Despite drought, California is still bottling water for export

There is an old saying “as goes California, so goes the Nation.” If that is true, I would say that the nation had best strap on its seat-belt for some hard-times ahead — and some battles over resources between ordinary citizens and big corporations.

California is currently four years into the worst drought in recorded history. While the word “drought” gives the impression that this is a short-lived, inconvenient condition with which we have to live for a little while, things are actually far more serious.

NASA scientist Jay Famiglietti recently warned that California’s water reservoirs have just one year remaining before a catastrophic collapse. In his own words, as published in the LA Times:

The state has only about one year of water supply left in its reservoirs, and our strategic backup supply, groundwater, is rapidly disappearing. California has no contingency plan for a persistent drought…[groundwater] pumping rates are excessive and unsustainable…Wells are running dry. In some areas of the Central Valley, the land is sinking by one foot or more per year.

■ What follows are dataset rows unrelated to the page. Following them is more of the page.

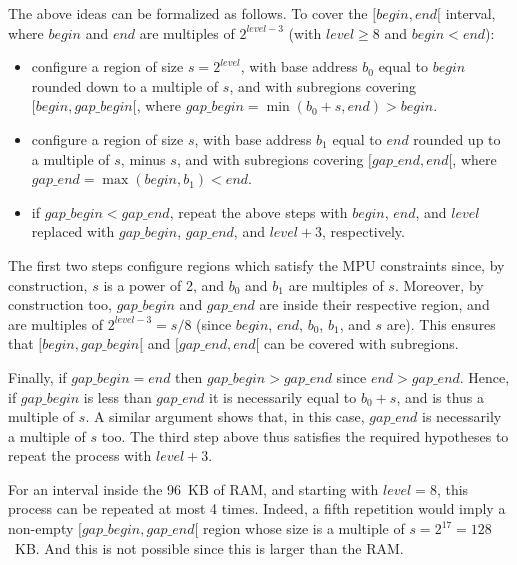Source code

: The above ideas can be formalized as follows. To cover the
$[\mathit{begin},\mathit{end}[$ interval, where $\mathit{begin}$ and
$\mathit{end}$ are multiples of $2^{\mathit{level}-3}$ (with $\mathit{level}
\ge 8$ and $\mathit{begin} < \mathit{end}$):
\begin{itemize}
  \item configure a region of size $s=2^{\mathit{level}}$, with base address
  $b_0$ equal to $\mathit{begin}$ rounded down to a multiple of $s$, and with
  subregions covering $[\mathit{begin}, \mathit{gap\_begin}[$, where
  $\mathit{gap\_begin} = \min(b_0 + s, \mathit{end}) > \mathit{begin}$.

  \item configure a region of size $s$, with base address $b_1$ equal to
  $\mathit{end}$ rounded up to a multiple of $s$, minus $s$, and with
  subregions covering $[\mathit{gap\_end}, \mathit{end}[$, where
  $\mathit{gap\_end} = \max(\mathit{begin}, \mathit{b_1}) < \mathit{end}$.

  \item if $\mathit{gap\_begin} < \mathit{gap\_end}$, repeat the above steps
  with $\mathit{begin}$, $\mathit{end}$, and $\mathit{level}$ replaced with
  $\mathit{gap\_begin}$, $\mathit{gap\_end}$, and $\mathit{level}+3$,
  respectively.
\end{itemize}

The first two steps configure regions which satisfy the MPU constraints since,
by construction, $s$ is a power of 2, and $b_0$ and $b_1$ are multiples of $s$.
Moreover, by construction too, $\mathit{gap\_begin}$ and $\mathit{gap\_end}$
are inside their respective region, and are multiples of
$2^{\mathit{level}-3}=s/8$ (since $\mathit{begin}$, $\mathit{end}$, $b_0$,
$b_1$, and $s$ are). This ensures that $[\mathit{begin}, \mathit{gap\_begin}[$
and $[\mathit{gap\_end}, \mathit{end}[$ can be covered with subregions.

Finally, if $\mathit{gap\_begin}=\mathit{end}$ then $\mathit{gap\_begin} >
\mathit{gap\_end}$ since $\mathit{end} > \mathit{gap\_end}$. Hence, if
$\mathit{gap\_begin}$ is less than $\mathit{gap\_end}$ it is necessarily equal
to $b_0+s$, and is thus a multiple of $s$. A similar argument shows that, in
this case, $\mathit{gap\_end}$ is necessarily a multiple of $s$ too. The third
step above thus satisfies the required hypotheses to repeat the process with
$\mathit{level}+3$.

For an interval inside the 96~KB of RAM, and starting with $\mathit{level}=8$,
this process can be repeated at most 4 times. Indeed, a fifth repetition would
imply a non-empty $[\mathit{gap\_begin}, \mathit{gap\_end}[$ region whose size
is a multiple of $s=2^{17}=128$~KB. And this is not possible since this is
larger than the RAM.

It isn’t just that no fresh water, via rain or snow, is coming into California, but that underground aquifers and other former backup sources are also running dry. According to research published in the journal Science, the entire Western United states has lost an astounding 240 gigatons of water since 2013, an amount equivalent to 1 billion tons.

UC Santa Cruz Professor Lisa Sloan co-authored a 2004 report in which she and her colleague Jacob Sewall predicted that the melting of the Arctic ice shelf would cause a decrease in precipitation in California and hence a severe drought. The Arctic melting, they claimed, would warp the offshore jet stream in the Pacific Ocean.